We live on the surface of this planet, but it seems that most people blithely go by without thinking about it. To them, the earth is merely the stage setting for the exciting play of their lives, where THEY are the star. To others, the world is just a flat strip of dirt with trees and allergens on it. And to others still, I mean I honestly wonder if it is anything at all for them because so many people take it for granted and aren’t hyperventilating over industrial pollution and the Greed of Man spoiling it for everyone, for generations, possibly forever!
But none of that for now. No need to panic in paragraph one. I am here to get you, the reader, better acquainted with the world on which we live. Not the societies, but the Earth itself. And not some sort of science lesson about environment and ecosystem. Who do you think I am, Bill Nye?
You will find that there are various notions on what the Earth is, even. And I’m not going to include the one where the world is lovingly cupped in the strong, capable hands of Robbie Williams. That one’s just for me.
A Rock with Plants and Stuff on It
People with no imagination will stand right up and announce that this is just a planet, like “probably a million others, somewhere” that happens to be able to support life. This earth is characterized as a clod of dirt, essentially. Like a dead stump that has mushrooms growing on it, practically. This is an unexciting world view.
A Flat Disc in Space
Flat earthers and tortoise back believers more or less agree that the earth isn’t even a planet like the others we can see. It is on a table top of some sort, maybe hovering in space, maybe on a tortoise’s back, maybe we are just actually set on a table top, like the little model train town in Beetlejuice; I am sure there are endless variations to this theme. As far as I know (since I have not bothered to research their beliefs), they do not think of the Earth as a living being. It is an actual stage and most, if not all, scientific facts that govern our existence do not apply to them because they don’t wanna.

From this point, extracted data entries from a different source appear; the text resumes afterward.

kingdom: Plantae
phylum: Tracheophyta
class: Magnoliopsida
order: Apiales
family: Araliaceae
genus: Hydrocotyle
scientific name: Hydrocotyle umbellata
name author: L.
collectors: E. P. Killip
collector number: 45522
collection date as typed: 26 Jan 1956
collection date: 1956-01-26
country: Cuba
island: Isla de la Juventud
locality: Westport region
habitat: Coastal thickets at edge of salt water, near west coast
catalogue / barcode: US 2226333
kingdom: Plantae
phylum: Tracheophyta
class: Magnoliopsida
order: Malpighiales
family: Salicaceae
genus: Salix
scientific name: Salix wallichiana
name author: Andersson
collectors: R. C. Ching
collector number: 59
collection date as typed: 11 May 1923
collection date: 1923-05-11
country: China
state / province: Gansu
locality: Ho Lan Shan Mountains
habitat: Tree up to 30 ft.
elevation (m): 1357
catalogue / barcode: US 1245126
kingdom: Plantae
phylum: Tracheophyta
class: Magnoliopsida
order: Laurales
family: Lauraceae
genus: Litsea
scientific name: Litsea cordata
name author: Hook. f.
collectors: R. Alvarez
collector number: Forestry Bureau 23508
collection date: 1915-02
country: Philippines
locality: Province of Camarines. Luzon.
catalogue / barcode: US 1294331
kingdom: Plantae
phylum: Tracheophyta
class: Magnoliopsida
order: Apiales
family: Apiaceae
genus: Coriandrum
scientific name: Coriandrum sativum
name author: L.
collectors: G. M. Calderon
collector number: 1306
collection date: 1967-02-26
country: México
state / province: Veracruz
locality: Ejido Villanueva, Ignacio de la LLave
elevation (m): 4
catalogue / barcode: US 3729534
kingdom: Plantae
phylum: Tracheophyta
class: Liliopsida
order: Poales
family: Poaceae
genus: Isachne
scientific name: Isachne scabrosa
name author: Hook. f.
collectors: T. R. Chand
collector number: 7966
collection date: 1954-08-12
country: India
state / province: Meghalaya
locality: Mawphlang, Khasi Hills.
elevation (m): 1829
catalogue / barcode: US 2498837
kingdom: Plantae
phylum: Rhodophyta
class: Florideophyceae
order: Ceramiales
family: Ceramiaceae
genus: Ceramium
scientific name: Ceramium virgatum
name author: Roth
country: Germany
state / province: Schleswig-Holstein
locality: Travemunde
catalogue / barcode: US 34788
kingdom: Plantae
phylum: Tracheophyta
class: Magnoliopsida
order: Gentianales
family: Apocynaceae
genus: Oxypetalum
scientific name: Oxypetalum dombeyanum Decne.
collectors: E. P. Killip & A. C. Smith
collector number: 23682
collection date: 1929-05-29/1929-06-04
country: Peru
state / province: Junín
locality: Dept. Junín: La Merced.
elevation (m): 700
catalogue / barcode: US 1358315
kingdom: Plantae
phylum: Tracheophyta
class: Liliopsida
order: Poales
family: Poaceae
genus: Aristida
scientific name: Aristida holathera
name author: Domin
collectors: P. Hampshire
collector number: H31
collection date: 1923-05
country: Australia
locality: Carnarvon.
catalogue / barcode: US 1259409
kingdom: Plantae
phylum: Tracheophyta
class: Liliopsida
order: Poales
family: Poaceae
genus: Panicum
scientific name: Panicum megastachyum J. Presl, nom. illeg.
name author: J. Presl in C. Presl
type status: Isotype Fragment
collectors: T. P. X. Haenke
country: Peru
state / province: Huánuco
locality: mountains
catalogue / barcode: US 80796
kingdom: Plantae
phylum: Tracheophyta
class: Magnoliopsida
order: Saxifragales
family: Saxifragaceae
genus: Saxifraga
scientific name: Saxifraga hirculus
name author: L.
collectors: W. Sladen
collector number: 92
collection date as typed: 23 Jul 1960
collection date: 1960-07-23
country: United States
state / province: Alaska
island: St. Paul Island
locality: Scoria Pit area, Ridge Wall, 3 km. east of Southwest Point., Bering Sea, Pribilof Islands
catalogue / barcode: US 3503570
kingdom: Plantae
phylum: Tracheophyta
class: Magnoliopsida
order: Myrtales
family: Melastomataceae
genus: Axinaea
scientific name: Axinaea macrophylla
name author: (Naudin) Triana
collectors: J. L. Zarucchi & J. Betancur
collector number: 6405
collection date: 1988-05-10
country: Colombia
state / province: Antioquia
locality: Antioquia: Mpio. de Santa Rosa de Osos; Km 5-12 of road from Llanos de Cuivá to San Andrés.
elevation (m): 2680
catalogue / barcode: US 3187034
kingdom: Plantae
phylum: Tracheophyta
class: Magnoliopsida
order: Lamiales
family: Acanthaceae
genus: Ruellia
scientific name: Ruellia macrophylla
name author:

My original child interpretation of the earth was actually Mother Nature on the Smurfs. They seemed interchangeable to me, so I imagine that there are people who believe in a world like this. To them, the earth is a lump of dirt with nature on it, and there is a form that the earth’s spirit takes that looks like a kindly old woman who has bird nests in her hair and robes covered in wildflowers and moss. She shows favoritism to the animals of the forest and will appear to teach Evil Mankind (and the viewing audience) a lesson. We love this earth like she is our grandma, not our mother.
Gross Pregnant Fertility Goddess
When I searched for “mother earth” on the internet, I discovered image after image of the earth in place of a big pregnant belly. This leads me to figure that there must be people who believe that the planet is seen as an orb from space, but if we were mystically inclined, we could “see” the all-mother that surrounds it, cradling her giant earth belly and… giving birth some day? I guess? Or she’s been heavily pregnant for five billion years with no relief in sight.
A Creature That Is without Gender
A lot of people, (including astronauts I have heard and so I am inclined to gravitate towards this one), refer to our planet as a living organism. It self-regulates all across its globe in a way that a whole living body does. I am not sure if they think that all of the animals (including us) are specialized cells on it, or if we are just incidental. But the earth is just a really big living thing — not a mother, not a lady. It is beyond those notions.
That, but More Aware
This living planet orb on which we dwell is a living, breathing organism, but it experiences time differently. To it, maybe “one day” is maybe a thousand of our years. As such, all of the man-made pollution that has really cranked up in the past two hundred years or so might only just have been noticed by it. Maybe it will become aggravated. Maybe it will give a mighty shake of its surface, like a dog shaking away water. Maybe it will be like, “Ugh, another infestation? I’ll secrete some magma worldwide and start this over. How annoying these things are.”
That, but Less Indifferent
Maybe the Earth is actually an angry god? Still on that enormous geological timescale, but once it notices us, it will angrily crush us and take pleasure in it. Maybe it will be more like, “my soils need to be enriched with the blood of these disgusting human ticks.” Maybe it will open up a canyon of teeth and grind us up by the million. A voice will boom out of what we think is the sky, and people will fall to the ground thinking it is God In Heaven, but NO it is the Earth, the only thing we should have ever revered and now we are ALL DEAD but it lives on in peace, all of it to be repeated in another hundred million years.